The sigmoid colon may be short, running straight and obliquely into the pelvis, or it may be so long that the loop extends far to the right or, in extreme cases, high into the abdomen. Its average length is approximately 40 cm (16 inches) in adults and 18 cm in children. With the variations mentioned, it may reach 84 cm (and even longer).
The root of the mesentery (i.e., of the mesosigmoid) is variable but, characteristically, starts in the upper left iliac fossa, proceeds downward a few inches, and proceeds mesially and again upward to a point on the psoas muscle, slightly to the left of the fourth lumbar vertebra (L4), where it turns downward into the pelvis. The line of mesenteric attachment takes the shape of an irregular and blunted inverted V. Turning caudally after having reached its highest point, the attachment line of the mesosigmoid courses over the left common iliac artery and vein just above the division of the artery. The length of the mesosigmoid (i.e., distance from root of bowel wall) is extremely variable. A small peritoneal fossa, the intersigmoid fossa or recess, is formed by the mesosigmoid while twisting around the vascular pedicle. Rarely, this causes retroperitoneal hernia. Nevertheless, the fossa is a valuable guide to the vascular stalk.
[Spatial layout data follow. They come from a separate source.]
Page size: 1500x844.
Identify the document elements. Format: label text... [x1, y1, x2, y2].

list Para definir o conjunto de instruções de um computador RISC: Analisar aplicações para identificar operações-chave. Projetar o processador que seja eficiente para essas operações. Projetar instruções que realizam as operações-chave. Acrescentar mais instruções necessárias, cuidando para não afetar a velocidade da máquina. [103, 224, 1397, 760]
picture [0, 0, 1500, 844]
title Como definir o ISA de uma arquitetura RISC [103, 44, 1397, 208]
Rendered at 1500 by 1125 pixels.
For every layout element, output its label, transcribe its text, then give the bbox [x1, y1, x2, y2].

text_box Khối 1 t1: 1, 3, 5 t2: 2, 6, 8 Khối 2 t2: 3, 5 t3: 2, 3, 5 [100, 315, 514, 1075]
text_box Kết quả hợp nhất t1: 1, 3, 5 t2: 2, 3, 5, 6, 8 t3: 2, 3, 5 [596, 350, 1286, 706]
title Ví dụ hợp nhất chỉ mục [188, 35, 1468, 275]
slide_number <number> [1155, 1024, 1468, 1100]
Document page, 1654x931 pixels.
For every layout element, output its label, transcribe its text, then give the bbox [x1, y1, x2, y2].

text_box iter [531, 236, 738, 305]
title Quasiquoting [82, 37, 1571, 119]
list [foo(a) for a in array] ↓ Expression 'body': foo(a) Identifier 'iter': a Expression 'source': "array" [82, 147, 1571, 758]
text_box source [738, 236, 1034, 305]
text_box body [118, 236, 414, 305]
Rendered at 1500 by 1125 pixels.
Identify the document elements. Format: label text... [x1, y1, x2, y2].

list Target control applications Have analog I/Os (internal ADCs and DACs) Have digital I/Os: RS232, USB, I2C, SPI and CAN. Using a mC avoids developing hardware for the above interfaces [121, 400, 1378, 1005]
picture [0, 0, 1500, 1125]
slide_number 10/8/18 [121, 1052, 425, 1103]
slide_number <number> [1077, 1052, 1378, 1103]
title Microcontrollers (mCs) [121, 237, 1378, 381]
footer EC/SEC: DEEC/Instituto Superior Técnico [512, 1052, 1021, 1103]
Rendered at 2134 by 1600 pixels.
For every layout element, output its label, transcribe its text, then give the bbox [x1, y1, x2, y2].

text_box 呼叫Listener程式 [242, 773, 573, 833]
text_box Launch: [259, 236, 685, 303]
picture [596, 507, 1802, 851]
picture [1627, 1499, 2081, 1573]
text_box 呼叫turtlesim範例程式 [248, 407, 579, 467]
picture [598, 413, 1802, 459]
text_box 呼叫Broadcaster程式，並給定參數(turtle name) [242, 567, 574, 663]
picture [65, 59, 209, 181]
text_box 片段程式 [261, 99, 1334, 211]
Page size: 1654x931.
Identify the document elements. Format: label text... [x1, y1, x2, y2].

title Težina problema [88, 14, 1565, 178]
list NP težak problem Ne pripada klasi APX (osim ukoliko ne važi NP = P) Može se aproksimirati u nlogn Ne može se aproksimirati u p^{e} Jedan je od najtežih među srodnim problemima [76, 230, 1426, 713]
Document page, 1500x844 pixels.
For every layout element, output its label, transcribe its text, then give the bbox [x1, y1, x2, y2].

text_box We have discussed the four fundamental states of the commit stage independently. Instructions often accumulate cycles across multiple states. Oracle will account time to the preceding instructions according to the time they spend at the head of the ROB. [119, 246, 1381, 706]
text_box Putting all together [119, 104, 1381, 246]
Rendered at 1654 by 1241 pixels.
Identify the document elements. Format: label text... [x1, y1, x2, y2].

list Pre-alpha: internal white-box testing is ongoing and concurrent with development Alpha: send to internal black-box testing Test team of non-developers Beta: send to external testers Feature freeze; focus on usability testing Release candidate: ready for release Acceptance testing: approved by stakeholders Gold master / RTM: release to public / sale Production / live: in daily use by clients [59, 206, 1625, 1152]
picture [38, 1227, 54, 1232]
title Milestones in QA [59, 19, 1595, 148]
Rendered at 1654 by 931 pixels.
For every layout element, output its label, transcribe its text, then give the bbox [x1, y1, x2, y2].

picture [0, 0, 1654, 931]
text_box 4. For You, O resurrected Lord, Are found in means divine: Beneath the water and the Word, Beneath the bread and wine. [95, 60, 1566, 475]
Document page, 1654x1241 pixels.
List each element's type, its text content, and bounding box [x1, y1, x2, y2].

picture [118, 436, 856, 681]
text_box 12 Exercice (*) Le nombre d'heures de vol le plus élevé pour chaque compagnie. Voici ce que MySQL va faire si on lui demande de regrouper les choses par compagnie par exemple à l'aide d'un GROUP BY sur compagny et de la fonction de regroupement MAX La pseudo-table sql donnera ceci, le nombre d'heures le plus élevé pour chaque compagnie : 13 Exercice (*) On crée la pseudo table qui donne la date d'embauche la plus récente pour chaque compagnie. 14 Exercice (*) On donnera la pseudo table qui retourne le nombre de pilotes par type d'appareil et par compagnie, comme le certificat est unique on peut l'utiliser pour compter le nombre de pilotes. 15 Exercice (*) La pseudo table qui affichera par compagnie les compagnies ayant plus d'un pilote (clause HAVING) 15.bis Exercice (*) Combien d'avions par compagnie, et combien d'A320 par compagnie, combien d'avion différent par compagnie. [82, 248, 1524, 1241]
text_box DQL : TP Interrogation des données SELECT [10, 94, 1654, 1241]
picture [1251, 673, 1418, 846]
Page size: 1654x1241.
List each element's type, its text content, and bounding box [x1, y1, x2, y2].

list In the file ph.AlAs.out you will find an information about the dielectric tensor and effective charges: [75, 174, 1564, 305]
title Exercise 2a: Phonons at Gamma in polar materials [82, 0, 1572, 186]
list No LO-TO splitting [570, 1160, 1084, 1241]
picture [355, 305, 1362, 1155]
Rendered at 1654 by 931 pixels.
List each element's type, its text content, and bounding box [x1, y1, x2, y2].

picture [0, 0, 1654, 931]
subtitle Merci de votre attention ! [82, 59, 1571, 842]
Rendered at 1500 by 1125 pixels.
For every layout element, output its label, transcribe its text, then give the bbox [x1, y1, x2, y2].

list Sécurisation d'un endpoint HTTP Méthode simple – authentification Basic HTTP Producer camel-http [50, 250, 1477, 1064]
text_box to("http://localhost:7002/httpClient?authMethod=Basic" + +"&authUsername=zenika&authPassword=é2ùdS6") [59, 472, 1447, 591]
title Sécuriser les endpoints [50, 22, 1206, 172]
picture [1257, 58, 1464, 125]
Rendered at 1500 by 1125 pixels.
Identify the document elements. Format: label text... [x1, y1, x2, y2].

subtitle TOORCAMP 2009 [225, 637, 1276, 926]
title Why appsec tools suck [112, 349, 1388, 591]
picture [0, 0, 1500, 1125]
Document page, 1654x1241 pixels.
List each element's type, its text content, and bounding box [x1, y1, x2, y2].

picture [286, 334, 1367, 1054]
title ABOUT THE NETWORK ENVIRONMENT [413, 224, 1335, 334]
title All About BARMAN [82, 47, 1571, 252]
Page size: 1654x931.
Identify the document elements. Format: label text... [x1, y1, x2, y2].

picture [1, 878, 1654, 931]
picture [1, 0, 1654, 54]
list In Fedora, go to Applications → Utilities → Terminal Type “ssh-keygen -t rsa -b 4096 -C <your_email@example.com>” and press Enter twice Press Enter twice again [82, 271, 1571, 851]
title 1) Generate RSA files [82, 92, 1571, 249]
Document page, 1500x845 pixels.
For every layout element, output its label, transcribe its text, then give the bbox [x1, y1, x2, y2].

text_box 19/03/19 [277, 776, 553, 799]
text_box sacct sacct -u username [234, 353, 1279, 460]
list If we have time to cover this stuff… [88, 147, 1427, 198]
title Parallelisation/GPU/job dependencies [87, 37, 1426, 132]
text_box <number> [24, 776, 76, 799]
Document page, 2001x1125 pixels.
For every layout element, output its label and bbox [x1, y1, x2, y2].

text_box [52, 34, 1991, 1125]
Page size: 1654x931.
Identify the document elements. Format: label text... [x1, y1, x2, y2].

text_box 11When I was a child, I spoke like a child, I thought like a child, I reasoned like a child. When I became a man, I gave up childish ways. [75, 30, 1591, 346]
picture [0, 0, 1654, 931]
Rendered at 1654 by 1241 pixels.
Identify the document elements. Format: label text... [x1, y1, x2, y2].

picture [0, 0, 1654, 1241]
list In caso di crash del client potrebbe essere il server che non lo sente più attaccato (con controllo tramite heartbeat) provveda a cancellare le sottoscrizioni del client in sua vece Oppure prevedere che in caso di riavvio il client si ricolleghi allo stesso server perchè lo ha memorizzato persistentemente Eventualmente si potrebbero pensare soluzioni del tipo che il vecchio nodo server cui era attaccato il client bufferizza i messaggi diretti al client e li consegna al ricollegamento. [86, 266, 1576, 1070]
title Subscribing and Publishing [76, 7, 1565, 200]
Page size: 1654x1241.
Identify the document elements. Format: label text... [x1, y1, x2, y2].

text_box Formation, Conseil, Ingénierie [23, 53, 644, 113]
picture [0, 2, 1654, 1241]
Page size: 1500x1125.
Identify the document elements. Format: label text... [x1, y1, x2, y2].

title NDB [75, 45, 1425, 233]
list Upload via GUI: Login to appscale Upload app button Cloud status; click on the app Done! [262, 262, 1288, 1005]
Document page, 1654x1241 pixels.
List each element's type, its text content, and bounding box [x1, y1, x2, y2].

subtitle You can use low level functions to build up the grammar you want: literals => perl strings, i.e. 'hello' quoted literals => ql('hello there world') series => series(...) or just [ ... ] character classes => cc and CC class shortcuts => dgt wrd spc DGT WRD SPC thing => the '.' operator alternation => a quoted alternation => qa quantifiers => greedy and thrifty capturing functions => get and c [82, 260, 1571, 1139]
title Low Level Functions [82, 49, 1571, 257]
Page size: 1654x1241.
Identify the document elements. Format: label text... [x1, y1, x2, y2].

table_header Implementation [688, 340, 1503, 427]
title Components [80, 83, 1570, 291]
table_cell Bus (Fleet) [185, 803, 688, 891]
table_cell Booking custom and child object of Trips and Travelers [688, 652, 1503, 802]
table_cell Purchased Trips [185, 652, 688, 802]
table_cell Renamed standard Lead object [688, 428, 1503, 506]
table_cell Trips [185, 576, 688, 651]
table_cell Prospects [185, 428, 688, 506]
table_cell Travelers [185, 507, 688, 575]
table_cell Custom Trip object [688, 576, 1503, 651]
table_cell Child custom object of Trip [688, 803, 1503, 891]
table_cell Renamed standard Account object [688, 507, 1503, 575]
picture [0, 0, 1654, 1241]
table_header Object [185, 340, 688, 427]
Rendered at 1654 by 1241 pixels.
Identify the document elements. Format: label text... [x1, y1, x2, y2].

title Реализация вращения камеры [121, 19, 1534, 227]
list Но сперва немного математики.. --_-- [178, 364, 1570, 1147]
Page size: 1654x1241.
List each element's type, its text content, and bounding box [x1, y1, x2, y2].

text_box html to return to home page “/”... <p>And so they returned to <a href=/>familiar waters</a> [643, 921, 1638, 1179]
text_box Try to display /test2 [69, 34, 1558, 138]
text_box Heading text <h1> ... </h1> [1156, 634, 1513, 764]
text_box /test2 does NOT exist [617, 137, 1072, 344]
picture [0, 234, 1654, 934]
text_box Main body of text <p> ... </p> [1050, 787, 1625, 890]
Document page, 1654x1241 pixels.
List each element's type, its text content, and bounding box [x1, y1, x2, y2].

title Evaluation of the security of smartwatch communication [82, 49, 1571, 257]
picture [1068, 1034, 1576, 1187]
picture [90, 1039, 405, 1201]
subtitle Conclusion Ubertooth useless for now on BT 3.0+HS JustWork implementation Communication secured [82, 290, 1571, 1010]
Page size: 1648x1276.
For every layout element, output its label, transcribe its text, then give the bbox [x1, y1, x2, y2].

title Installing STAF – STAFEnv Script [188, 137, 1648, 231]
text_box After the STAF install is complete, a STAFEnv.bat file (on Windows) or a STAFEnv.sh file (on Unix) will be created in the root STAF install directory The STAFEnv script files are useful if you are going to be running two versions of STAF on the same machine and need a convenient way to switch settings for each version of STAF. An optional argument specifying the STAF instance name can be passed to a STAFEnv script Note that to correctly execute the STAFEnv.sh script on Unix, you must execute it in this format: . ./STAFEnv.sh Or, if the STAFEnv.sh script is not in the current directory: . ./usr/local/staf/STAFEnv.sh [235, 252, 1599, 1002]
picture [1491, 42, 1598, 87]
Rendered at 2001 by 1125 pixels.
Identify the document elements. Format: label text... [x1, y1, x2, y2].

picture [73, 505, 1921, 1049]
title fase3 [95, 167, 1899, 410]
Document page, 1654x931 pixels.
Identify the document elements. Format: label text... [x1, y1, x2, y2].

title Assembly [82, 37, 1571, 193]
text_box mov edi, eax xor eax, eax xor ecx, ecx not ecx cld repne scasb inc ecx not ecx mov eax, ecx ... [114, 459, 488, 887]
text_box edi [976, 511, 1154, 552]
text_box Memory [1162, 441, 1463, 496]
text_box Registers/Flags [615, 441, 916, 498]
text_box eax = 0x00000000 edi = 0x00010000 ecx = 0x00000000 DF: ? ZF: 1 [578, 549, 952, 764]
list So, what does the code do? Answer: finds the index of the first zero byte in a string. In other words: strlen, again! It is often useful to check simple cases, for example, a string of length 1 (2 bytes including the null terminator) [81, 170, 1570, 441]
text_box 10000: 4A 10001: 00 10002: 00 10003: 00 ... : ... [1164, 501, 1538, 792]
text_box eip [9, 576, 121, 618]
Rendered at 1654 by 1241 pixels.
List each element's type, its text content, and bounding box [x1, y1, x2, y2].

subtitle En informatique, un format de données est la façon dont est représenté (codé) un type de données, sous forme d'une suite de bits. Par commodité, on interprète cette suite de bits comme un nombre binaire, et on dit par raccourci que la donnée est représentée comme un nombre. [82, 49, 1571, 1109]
The left ureter passes retroperitoneally behind the intersigmoid recess. These relationships are variable but still important when disease occurs in this area.
The looping, arching variations in the sigmoid colon complicate the passage of instruments and make diagnosis difficult when disease occurs in the sigmoid. Diverticulitis can be confused with appendicitis, and diverticulitis with perforation can affect the ureter and pelvic organs.
The mucosa and submucosa of the sigmoid colon are almost identical to the corresponding structures of other parts of the colon. The same holds true for the arrangement of the circular and longitudinal muscle layers except for the most distal parts of the sigmoid colon, where the three flat, longitudinal muscle bands (taeniae), typical of the large intestine, spread out to form the completely encircling longitudinal muscle layer of the rectosigmoid junction. In the same region, the circular layer thickens, in some cases to such an extent that its prominence is alluded to as the “sphincter muscle” of the junction. It is questionable, however, whether this thickening has a true sphincteric function. Throughout the course of the sigmoid colon, the appendices epiploicae of the serous coat diminish gradually in number and size.
The importance of anatomic variations in the sigmoid colon is discussed under colonoscopy (see Chapter 79 ).